After the defeat of Charles Albert's troops at Novara in March, the Venetian assembly voted to grant Manin powers.

Meanwhile, the Austrian forces closed around the city. Manin was seconded by the Neapolitan general, Guglielmo Pepe, who led the Neapolitan army to defend Venice against his king's order. On 26 May, the Venetians were forced to abandon Fort Marghera; food was becoming scarce; on 19 June, the powder magazine blew up; and in July, cholera broke out. The Austrian batteries, subsequently, began to bombard Venice, and when the Sardinian fleet withdrew from the Adriatic, the city was also attacked by sea.

On 24 August 1849, Manin succeeded in negotiating amnesty to save himself, Pepe and some others who were to go into exile. On 27 August, Manin left Venice on board a French ship.

==Exile and last years==
His wife died in Marseille, and he himself reached Paris. In Paris, he became a leader among the Italian exiles. There, he became a convert from republicanism to monarchism, being convinced that only under the auspices of King Victor Emmanuel could Italy be freed, and together with Giorgio Pallavicini and Giuseppe La Farina, he founded the Società Nazionale Italiana, with the object of propagating the idea of unity under the Piedmontese monarchy.

His daughter died in 1854 from her illness. Manin died on 22 September 1857 and was buried in Ary Scheffer's family tomb.

In 1868, two years after the Austrians finally departed from Venice, his remains were brought to his native city and honoured with a public funeral. The gondola carrying his coffin was decorated with a bow "surmounted by the lion of Saint Mark, resplendent with gold", bore "the Venetian standard veiled with black crape", and had "two silver colossal statues waving the national colours of Italy". The statues represented the unification of Italy and Venice. His remains are interred in a sarcophagus, which is located in the Piazzetta dei Leoncini, on the north side of the Basilica San Marco.

==Evaluation==
According to the Encyclopædia Britannica Eleventh Edition,

Manin was a man of the greatest honesty, and possessed genuinely statesmanlike qualities.
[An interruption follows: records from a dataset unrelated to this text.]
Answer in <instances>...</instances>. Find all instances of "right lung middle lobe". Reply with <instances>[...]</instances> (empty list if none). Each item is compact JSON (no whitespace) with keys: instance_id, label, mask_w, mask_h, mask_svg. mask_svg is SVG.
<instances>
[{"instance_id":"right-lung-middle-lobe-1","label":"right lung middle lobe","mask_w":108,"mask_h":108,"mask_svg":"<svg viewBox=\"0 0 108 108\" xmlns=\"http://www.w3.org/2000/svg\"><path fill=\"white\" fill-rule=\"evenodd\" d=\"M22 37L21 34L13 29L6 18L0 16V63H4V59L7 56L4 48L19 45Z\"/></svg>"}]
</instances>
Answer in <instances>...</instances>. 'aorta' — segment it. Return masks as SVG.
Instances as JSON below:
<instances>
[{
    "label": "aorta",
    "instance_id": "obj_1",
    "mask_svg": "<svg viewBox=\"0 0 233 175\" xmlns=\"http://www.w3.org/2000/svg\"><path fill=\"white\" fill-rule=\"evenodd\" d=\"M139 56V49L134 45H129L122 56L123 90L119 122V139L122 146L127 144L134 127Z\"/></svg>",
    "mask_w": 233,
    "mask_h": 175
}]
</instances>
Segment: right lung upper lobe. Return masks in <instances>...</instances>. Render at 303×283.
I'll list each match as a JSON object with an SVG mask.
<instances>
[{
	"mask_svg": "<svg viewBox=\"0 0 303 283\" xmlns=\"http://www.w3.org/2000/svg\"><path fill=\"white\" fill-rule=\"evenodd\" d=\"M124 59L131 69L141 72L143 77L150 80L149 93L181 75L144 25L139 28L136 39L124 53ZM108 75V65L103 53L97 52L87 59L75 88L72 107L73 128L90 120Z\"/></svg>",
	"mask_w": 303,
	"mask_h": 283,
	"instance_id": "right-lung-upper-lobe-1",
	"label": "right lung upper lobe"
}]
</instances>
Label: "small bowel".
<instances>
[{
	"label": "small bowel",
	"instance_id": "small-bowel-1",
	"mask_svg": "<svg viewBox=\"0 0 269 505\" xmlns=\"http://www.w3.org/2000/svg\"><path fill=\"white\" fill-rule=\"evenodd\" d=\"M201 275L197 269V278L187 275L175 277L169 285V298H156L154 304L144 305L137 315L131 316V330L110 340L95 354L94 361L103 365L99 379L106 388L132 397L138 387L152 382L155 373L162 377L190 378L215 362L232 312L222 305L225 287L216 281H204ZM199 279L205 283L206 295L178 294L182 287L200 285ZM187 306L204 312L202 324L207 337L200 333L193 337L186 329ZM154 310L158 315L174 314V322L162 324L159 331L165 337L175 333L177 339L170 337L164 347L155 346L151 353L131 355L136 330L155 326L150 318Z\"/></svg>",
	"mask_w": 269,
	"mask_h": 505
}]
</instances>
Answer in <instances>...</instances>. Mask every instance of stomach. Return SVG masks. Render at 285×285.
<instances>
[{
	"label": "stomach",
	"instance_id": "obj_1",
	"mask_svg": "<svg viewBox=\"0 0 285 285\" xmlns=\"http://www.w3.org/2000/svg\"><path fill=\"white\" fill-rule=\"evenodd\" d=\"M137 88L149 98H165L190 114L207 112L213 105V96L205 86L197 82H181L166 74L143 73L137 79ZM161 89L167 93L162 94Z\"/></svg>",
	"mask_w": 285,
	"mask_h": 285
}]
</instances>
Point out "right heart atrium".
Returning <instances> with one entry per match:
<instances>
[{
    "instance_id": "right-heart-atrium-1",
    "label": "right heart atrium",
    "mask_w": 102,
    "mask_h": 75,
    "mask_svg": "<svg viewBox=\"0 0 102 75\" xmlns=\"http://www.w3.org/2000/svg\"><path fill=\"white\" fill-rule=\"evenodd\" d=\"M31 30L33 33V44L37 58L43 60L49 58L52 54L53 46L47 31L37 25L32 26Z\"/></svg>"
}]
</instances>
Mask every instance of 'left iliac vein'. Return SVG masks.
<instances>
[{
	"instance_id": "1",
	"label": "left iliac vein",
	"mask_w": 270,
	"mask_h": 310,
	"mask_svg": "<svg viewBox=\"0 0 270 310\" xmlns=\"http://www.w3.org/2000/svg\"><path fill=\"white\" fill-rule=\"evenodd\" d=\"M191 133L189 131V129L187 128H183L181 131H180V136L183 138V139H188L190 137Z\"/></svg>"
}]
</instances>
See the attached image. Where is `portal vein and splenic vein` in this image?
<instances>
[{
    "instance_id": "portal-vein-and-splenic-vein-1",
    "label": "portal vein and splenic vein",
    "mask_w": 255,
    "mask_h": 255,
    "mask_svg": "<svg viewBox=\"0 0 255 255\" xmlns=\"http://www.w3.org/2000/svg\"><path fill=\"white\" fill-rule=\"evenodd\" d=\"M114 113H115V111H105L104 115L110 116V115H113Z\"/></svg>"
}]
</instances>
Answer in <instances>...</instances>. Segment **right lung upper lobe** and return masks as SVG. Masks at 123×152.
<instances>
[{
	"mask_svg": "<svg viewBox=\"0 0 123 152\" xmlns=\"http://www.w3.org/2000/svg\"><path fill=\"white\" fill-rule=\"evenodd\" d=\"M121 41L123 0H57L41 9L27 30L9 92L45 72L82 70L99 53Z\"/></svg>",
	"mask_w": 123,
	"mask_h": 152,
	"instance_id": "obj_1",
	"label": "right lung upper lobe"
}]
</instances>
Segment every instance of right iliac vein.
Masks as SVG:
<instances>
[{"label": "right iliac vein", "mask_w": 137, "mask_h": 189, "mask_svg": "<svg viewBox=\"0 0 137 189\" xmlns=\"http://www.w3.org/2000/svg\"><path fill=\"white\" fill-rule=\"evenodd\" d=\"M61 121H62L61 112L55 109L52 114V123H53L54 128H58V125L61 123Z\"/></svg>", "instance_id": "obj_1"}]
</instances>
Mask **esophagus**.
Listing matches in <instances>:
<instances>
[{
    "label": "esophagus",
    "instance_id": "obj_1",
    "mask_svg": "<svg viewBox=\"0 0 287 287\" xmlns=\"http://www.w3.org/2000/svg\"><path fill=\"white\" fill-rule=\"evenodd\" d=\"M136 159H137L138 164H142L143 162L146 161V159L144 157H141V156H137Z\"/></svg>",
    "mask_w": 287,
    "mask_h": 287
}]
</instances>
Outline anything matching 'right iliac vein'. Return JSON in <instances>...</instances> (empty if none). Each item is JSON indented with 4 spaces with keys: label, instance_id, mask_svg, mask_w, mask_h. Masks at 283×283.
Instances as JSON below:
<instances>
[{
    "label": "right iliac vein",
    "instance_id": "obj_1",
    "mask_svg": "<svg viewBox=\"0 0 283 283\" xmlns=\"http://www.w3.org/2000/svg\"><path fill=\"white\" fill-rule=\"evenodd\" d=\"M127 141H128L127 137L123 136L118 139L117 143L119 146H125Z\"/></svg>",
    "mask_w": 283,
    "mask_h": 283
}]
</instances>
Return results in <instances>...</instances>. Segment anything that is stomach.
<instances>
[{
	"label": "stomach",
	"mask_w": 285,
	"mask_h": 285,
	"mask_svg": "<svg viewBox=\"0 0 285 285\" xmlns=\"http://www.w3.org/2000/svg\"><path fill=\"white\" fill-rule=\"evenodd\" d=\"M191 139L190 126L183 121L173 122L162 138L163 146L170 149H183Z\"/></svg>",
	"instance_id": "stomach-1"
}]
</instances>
He believed in Italian unity when most men, even Cavour, regarded it as a vain thing. For example, during the 1856 Congress of Paris, Manin met with Cavour to discuss the unification of Italy. After the meeting, Cavour wrote that Manin had talked about "l'unità d'Italia ed altre corbellerie" ("the unity of Italy and other nonsense"). Manin's work of propaganda by means of the Italian National Society greatly contributed to the success of the cause.